Кровати, плотиной перегородившие комнату, не давали развернуться, да и сами не разворачивались. Она решила выставить в переднюю невысокий сверкающий комод, который выглядел более покладистым. Комод медленно поехал, спотыкаясь о паркетины.
Когда он оказался в передней, зазвонил телефон. Людмила сняла трубку и молчала, стараясь отдышаться. Но в трубке тоже дышали, словно на том конце провода тоже двигали комод из гарнитура «Чародейка».
— Слушаю, — удивлённо сказала Людмила.
— Триста шестьдесят первая? — спросил торопливый женский голос.
— Да, квартира триста шестьдесят первая.
— Милочка, я не знаю вас, а вы не знаете меня. И не спрашивайте, откуда мне что известно. В вашу квартиру идёт вор, рецидивист…
— Уж не за «Чародейкой» ли?

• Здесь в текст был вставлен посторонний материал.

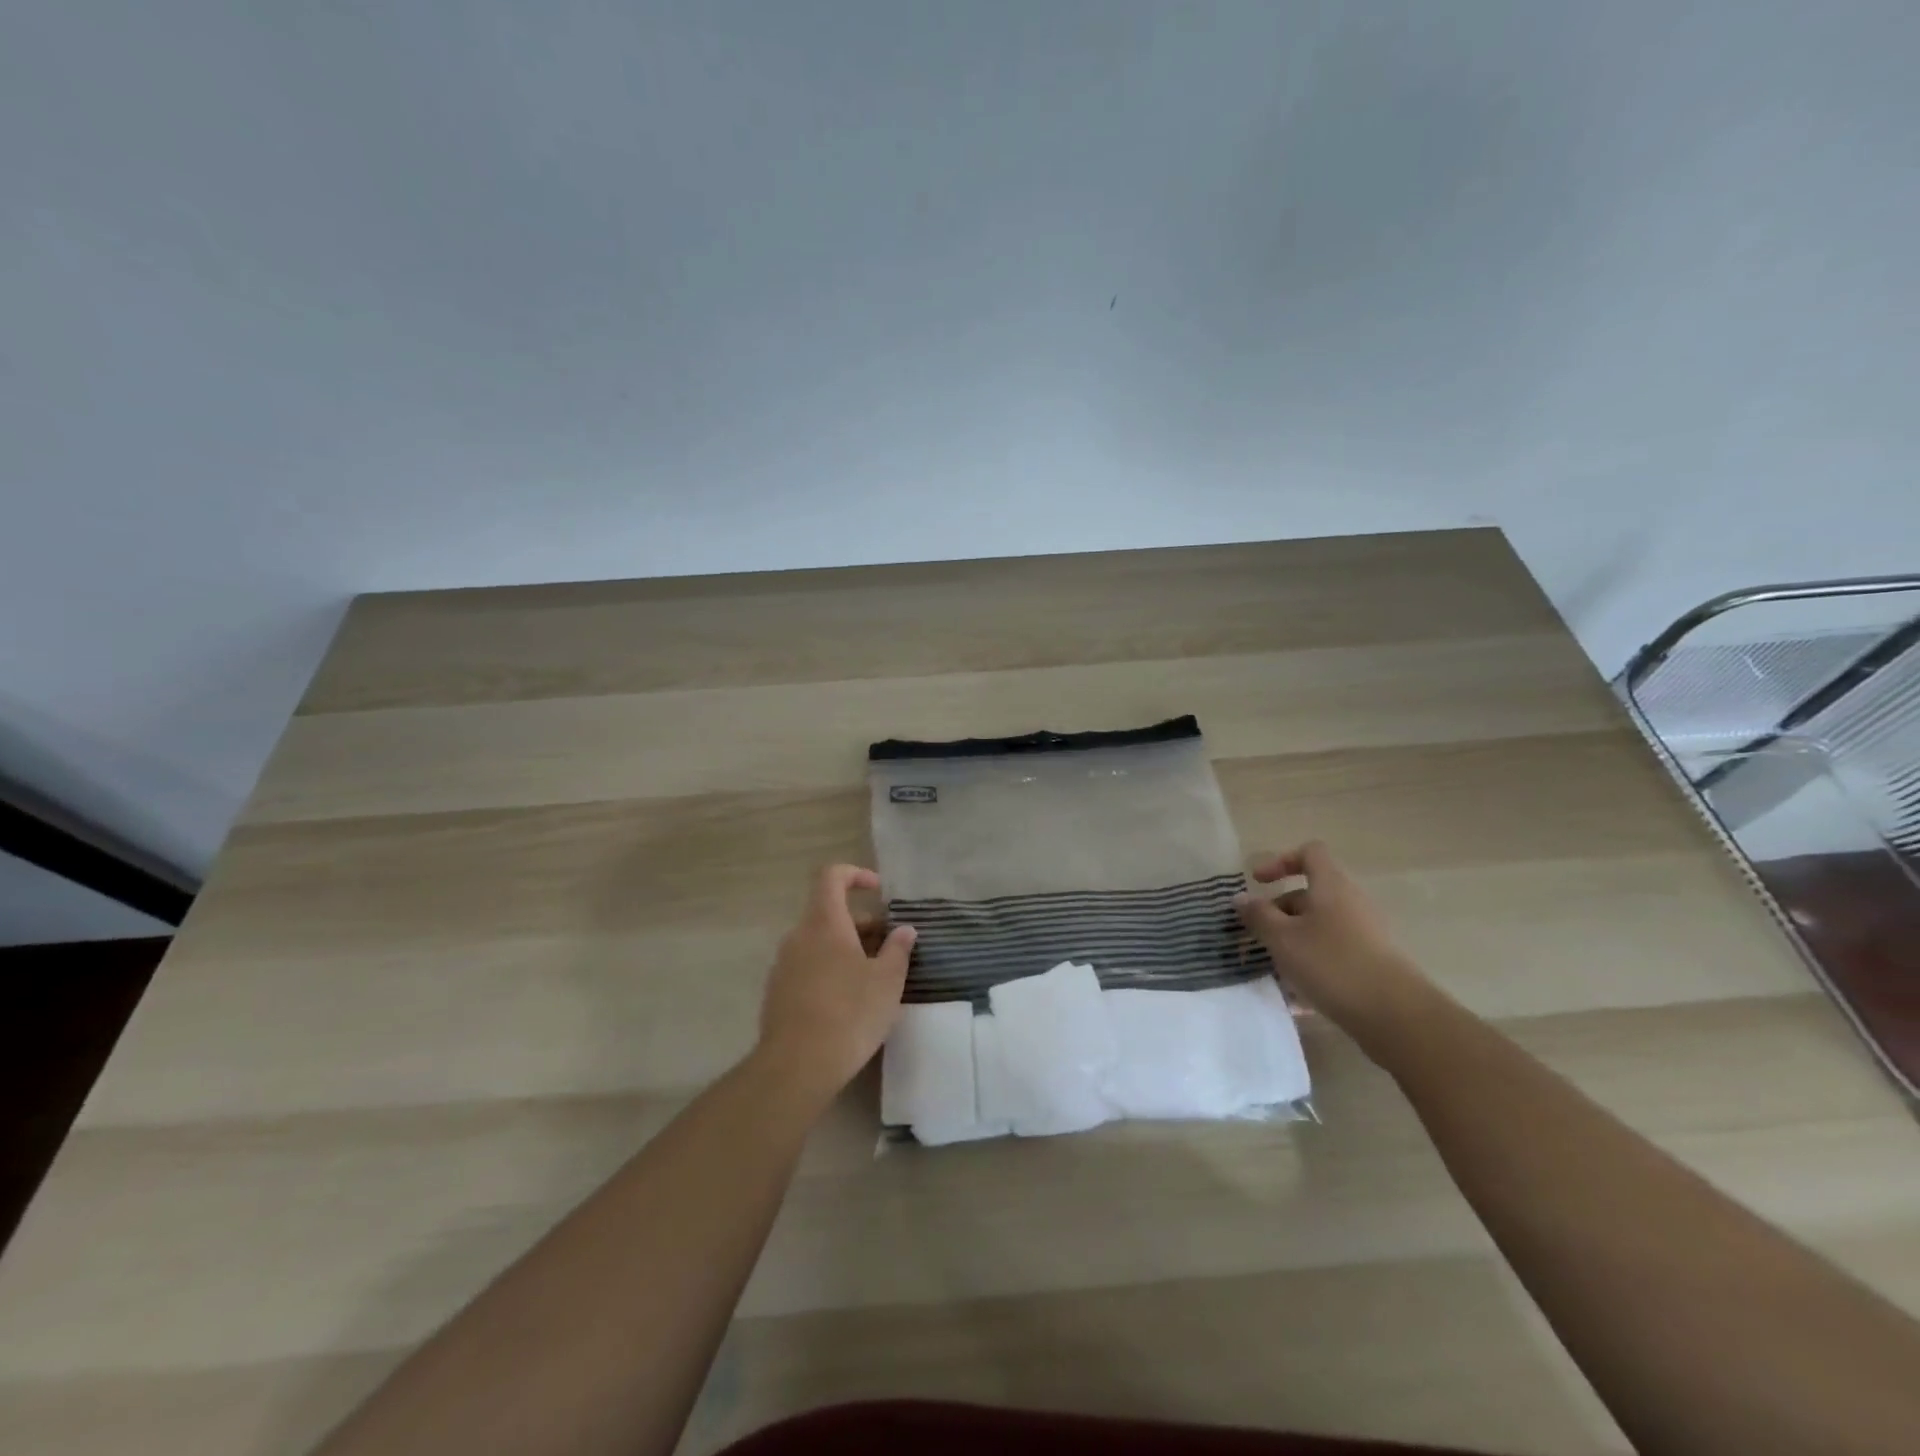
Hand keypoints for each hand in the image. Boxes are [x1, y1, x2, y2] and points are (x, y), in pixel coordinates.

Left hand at [755, 864, 915, 1097]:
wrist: (797, 1066)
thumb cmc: (850, 1013)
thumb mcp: (887, 981)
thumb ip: (898, 950)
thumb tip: (905, 930)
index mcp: (824, 923)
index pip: (832, 877)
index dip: (856, 875)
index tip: (879, 891)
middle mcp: (798, 936)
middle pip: (829, 913)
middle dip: (861, 924)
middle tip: (889, 947)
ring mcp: (783, 965)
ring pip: (818, 942)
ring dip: (846, 949)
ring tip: (873, 977)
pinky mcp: (777, 993)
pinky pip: (807, 967)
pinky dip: (829, 970)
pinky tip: (848, 1002)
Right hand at [1234, 841, 1432, 1037]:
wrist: (1395, 1014)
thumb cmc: (1331, 963)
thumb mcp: (1282, 938)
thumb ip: (1258, 915)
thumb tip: (1240, 898)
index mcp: (1331, 885)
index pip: (1309, 853)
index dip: (1281, 861)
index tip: (1259, 883)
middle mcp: (1351, 901)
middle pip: (1310, 893)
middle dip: (1279, 911)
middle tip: (1258, 934)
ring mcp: (1365, 932)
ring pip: (1319, 925)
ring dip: (1293, 939)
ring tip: (1274, 967)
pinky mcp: (1371, 960)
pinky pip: (1333, 950)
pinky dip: (1312, 961)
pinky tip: (1297, 993)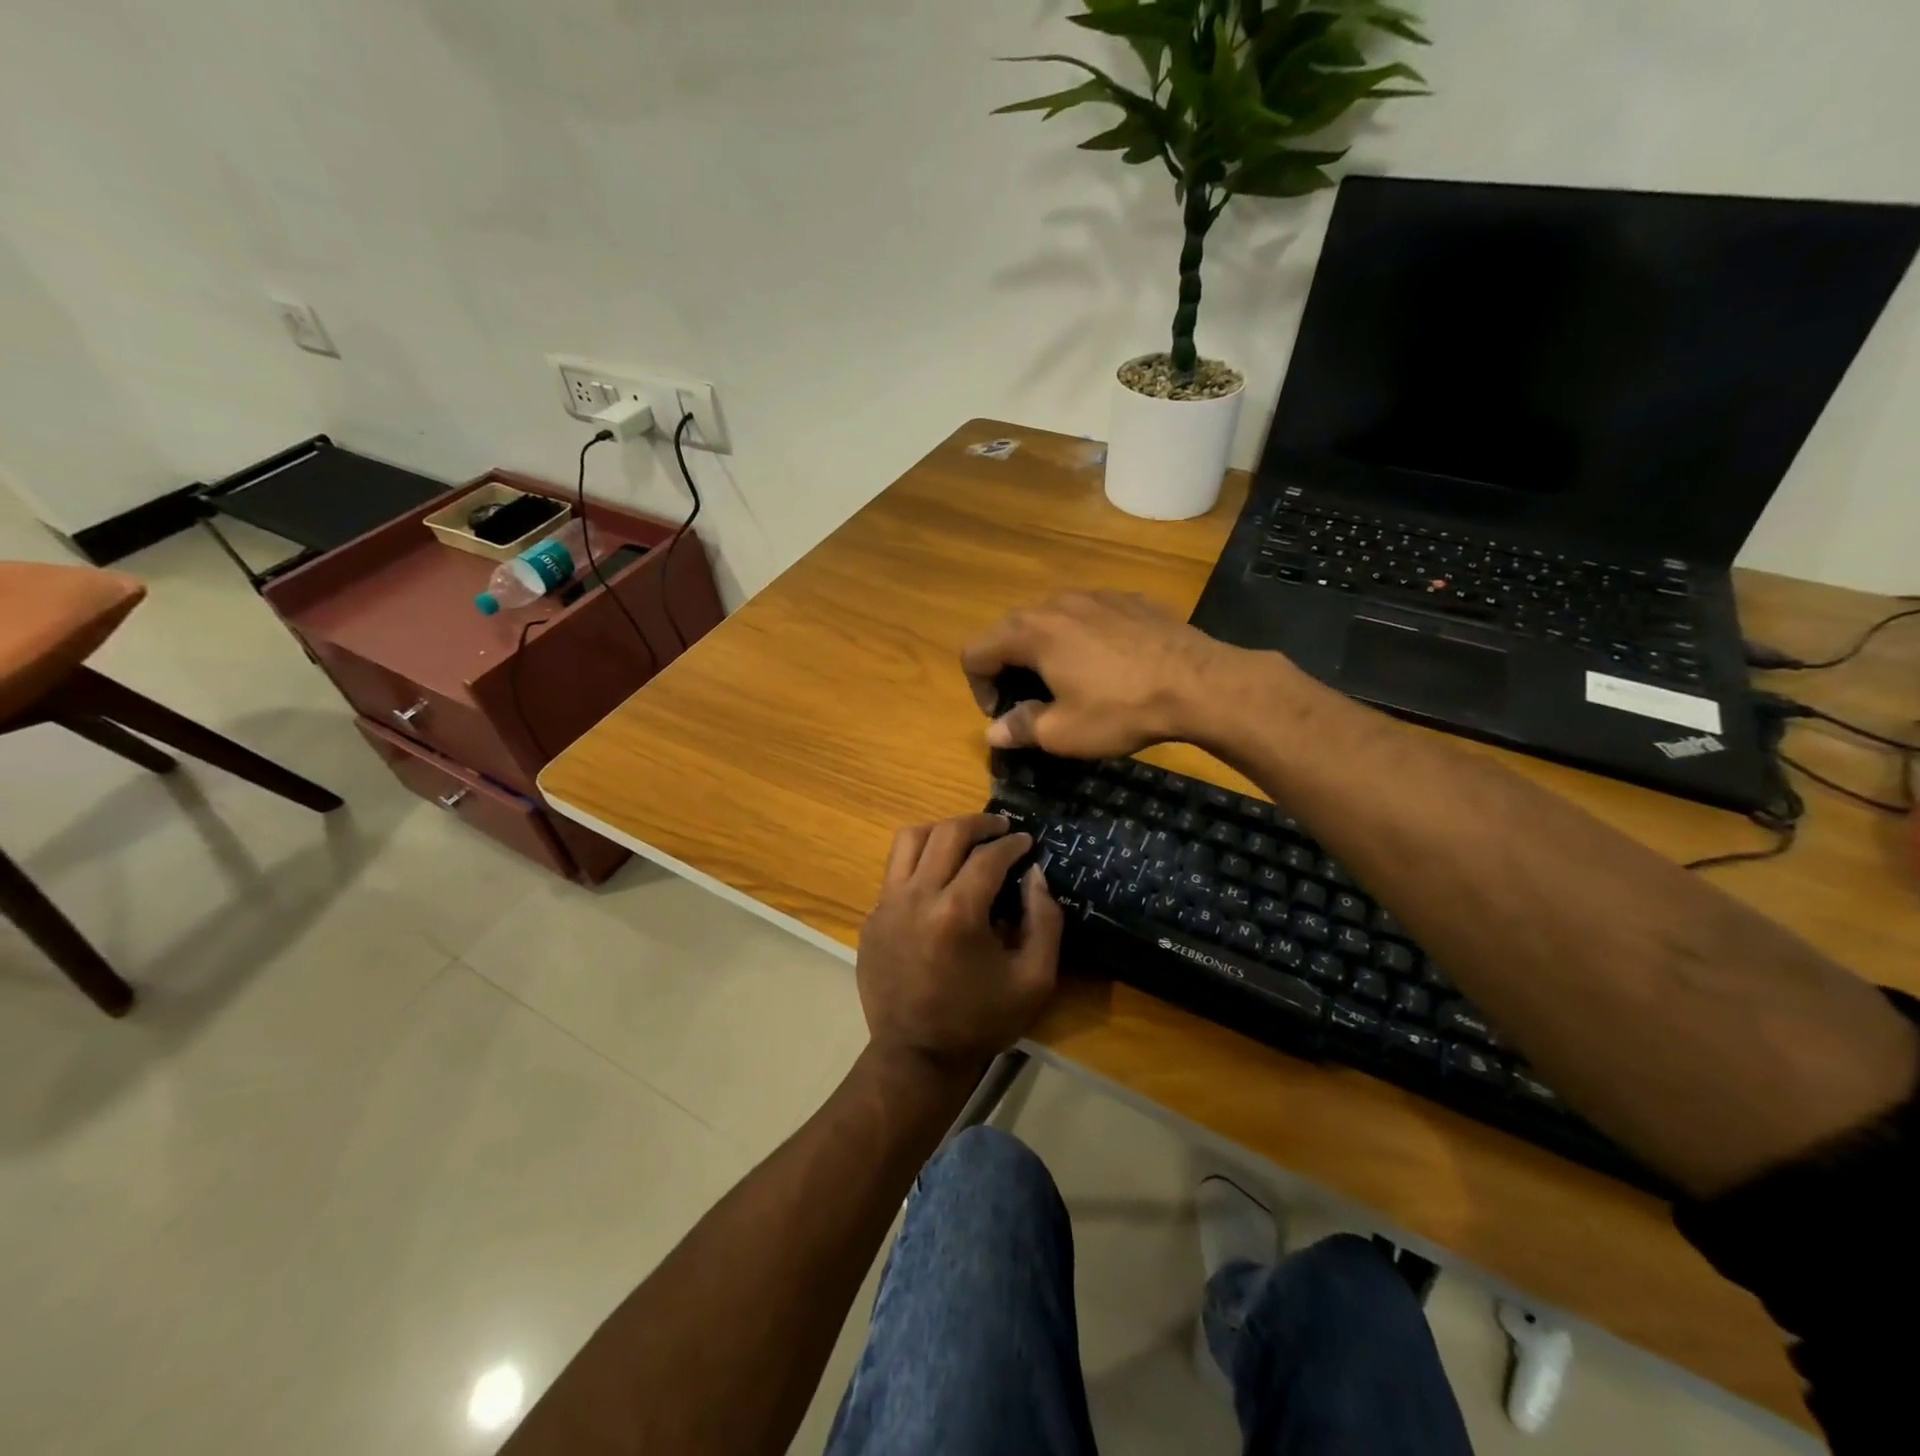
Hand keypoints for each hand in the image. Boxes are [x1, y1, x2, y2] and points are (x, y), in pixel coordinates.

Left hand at [858, 813, 1063, 1077]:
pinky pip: (895, 872)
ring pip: (909, 840)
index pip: (987, 856)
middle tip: (1000, 827)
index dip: (1012, 844)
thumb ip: (1045, 920)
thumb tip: (1035, 873)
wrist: (916, 1058)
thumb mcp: (1034, 979)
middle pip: (946, 834)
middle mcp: (916, 897)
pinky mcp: (872, 918)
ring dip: (941, 831)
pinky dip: (920, 862)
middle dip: (979, 823)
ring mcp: (887, 905)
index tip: (1027, 842)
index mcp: (957, 913)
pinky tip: (938, 879)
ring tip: (964, 839)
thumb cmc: (981, 1021)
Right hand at [960, 592, 1233, 758]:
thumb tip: (994, 731)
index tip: (1005, 716)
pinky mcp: (1128, 599)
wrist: (1200, 684)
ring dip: (1044, 651)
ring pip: (1050, 620)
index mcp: (1030, 632)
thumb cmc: (1121, 710)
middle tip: (1031, 703)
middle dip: (1008, 669)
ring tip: (1069, 683)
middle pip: (1009, 631)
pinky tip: (1109, 667)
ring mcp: (1095, 595)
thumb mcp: (1063, 733)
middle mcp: (1056, 602)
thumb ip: (1020, 728)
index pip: (974, 652)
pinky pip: (1088, 616)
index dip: (977, 688)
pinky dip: (1082, 640)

Её одному не вынести. Ириха, перестань дурачиться!
— Милочка, теряешь время, — чуть повелительно сказала женщина, и Людмила сразу поняла, что это не Ириха. — Он уже, возможно, поднимается по лестнице. Слушай внимательно. Этот опасный бандит прослышал про ваш достаток. Сначала будет подбирать отмычки, а потом взломает дверь.
— Но я же дома, — усмехнулась Людмила.
— Он знает, ему терять нечего.
— Боже, что за чепуха. Да кто вы?
— Друг. Не выходите на лестницу…
— Я сейчас же звоню в милицию, чтобы вас задержали!
— Вместо благодарности, — вздохнула незнакомка. Людмила хотела ей сказать, что это неумная шутка, — в наше время бандиты в квартиры не вламываются. Хотела сказать, что в этой дурацкой шутке не видит смысла. Хотела сказать, что какой же это бандит будет выбалтывать замышленное преступление, если только она не наводчица… Хотела сказать и не сказала, прижав трубку к груди, — от двери донёсся слабый металлический звук, железо о железо…
Людмила замерла, сразу лишившись сил. Но страх оказался сильней: она швырнула трубку на аппарат, подскочила к порогу, открыла вторую дверь и набросила на первую крюк, который Максим ввинтил на всякий случай. И услышала, что уже пощёлкивает замок — подобрал. Она стремительно захлопнула вторую дверь, попятившись от неё, как от наезжавшего бульдозера.
Дверь вздрогнула и затряслась от рывков, которыми хотели её высадить вместе с дверной коробкой. Людмила вскрикнула и отскочила дальше, к мерцавшему полировкой комоду. Она даже не удивилась, как смогла в секунду передвинуть комод и придавить им вибрирующие двери. Сил осталось дойти только до телефона, набрать 02 и крикнуть:
— Скорей! Скорей, выламывают дверь…
Из рапорта участкового инспектора.
26 марта сего года в 13 ч. 10 м. по указанию дежурного райотдела я прибыл по адресу: ул. Солнечная, д. 8, кв. 361. На лестничной площадке мною был обнаружен неизвестный гражданин, пытавшийся выломать дверь указанной квартиры и уже оторвавший ручку и почти всю обивку. Неизвестный гражданин оказался Иванцовым Максимом Николаевичем, проживающим в этой же квартире. Проверив обстоятельства происшествия и переговорив с его женой, которая на голос мужа добровольно открыла дверь, выяснил, что ей был телефонный звонок неизвестной женщины, которая, видимо, приняла спешившего мужа за вора. А гражданин Иванцов М.Н., в свою очередь, решил, по его словам, что вор закрылся в квартире, почему и начал ломать дверь. Таким образом, налицо ошибочная ситуация. Гражданин Иванцов М.Н. был трезв.
Из дневника следователя.
Правовые органы знают не обо всех преступлениях, потому что к ним не поступает информация. И одна из причин — некоторые тихие потерпевшие, которые меня злят сильнее, чем все неправды и несправедливости. Ведь не жалуются. Ведь не возмущаются! Когда у меня сидит такой тишайший и рассказывает, как его обидели на работе, дома или в автобусе, — спокойно, между прочим, как мимолётный эпизод, — я молча кричу ему: «Хоть теперь возмутись! Взорвись! Заплачь!» Эти люди не обижаются, или забывают обиды, или сразу их прощают… Парадокс: есть обиды и нет обиженных. Но ведь бороться с чем-либо можно только возмутившись. Не возмутившийся несправедливостью и сам несправедлив. Если уж себя не отстаивает, что же говорить про помощь соседу… Да мимо пройдёт!